■ **TASK STATEMENT**: Copy exactly the run of lines that begins at the line with "Model Number" and ends at the final line of the entries.

Page images and extracted text
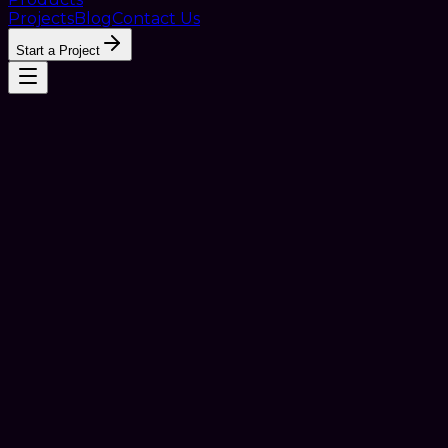
Projects
Blog
Contact Us
Start a Project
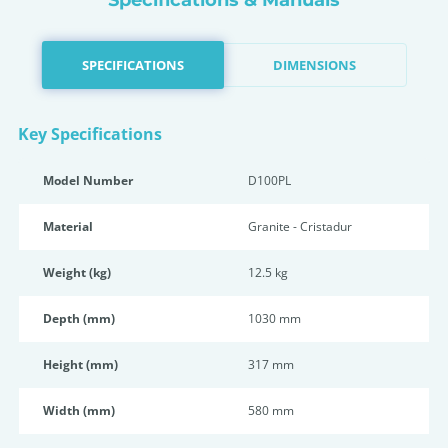
Specifications & Manuals
SPECIFICATIONS
DIMENSIONS
Key Specifications
Model Number
D100PL
Material
Granite - Cristadur
Weight (kg)
12.5 kg
Depth (mm)
1030 mm
Height (mm)
317 mm
Width (mm)
580 mm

■ **OUTPUT BELOW**:
Model Number
D100PL
Material
Granite - Cristadur
Weight (kg)
12.5 kg
Depth (mm)
1030 mm
Height (mm)
317 mm
Width (mm)
580 mm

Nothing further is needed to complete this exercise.